1. Theorem: If the function f is differentiable at point P, the directional derivative of f in any direction exists at point P, ...
—— The above is excerpted from & gt Higher Education Press 125, edited by the Mathematics Department of East China Normal University.
2. Below (it seems that the new function of known mapping is unclear? It is proved that "the function f is differentiable at point P" does not necessarily mean that "the partial derivative of the function at point P is continuous".
—— The above is excerpted from & gt Higher Education Press 1 12, edited by the Mathematics Department of East China Normal University.
3. Now suppose that "a binary function has a directional derivative at a point P in any direction, and it can be inferred that the partial derivative of the function at point P is continuous", then from this condition and the point 1,
We can get: "If the function F is differentiable at point P, then the directional derivative of F exists in any direction at point P, and the partial derivative of the function at point P is continuous", that is, "the function F is differentiable at point P" must be derived.
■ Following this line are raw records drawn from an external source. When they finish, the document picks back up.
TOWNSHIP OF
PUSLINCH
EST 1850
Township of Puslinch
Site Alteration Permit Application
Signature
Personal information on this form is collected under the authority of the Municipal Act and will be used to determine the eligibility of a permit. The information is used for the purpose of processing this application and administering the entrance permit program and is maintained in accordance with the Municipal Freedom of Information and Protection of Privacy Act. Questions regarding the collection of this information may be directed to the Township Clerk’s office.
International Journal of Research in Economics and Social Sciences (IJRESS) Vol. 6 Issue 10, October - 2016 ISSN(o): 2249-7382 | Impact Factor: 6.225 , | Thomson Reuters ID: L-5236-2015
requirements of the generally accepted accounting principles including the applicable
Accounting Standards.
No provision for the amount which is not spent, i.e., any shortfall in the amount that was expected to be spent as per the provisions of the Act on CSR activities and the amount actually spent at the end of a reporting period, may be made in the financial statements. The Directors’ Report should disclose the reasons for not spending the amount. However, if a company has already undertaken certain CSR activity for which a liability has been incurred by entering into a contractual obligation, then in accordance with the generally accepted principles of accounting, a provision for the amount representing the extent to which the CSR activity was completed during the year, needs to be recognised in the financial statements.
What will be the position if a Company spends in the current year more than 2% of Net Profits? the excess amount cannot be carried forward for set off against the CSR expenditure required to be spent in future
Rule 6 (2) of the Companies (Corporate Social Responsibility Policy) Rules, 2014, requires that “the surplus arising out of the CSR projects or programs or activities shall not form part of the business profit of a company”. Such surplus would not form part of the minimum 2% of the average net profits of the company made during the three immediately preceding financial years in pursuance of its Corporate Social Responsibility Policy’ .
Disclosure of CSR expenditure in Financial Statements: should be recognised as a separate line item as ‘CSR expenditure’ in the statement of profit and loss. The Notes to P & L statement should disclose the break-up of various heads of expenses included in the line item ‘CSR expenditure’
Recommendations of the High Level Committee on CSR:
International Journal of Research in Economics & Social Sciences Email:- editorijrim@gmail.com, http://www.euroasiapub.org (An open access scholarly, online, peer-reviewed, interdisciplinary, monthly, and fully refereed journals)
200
The partial derivative of a number at point P is continuous, which contradicts point 2. Therefore, it cannot be inferred that the binary function has directional derivative in any direction at point P: the partial derivative of the function at point P is continuous.
continue
Answer the second question:
From the above point 2, it can be seen that "the function f is differentiable at point P" does not necessarily lead to "the partial derivative of the function at point P is continuous".
The first question above is more troublesome, and the second question is actually very easy to understand. F is differentiable at p, and it can be deduced that the partial derivative of F exists at p, but the statement that the partial derivative (partial derivative function) is continuous at p is definitely unknown, because.
For the sake of continuity, we need to examine U(p), but now we only know that F has a partial derivative in P, and we don't know whether F has a partial derivative in U(p).
... fortunately, there is not much dust on the two books of mathematical analysis ... it should be "the problem of mathematical analysis!" " ! ! "Right? I haven't seen Shu Gao, I don't think so ... My answer should be that a one-year-old child can understand it, right?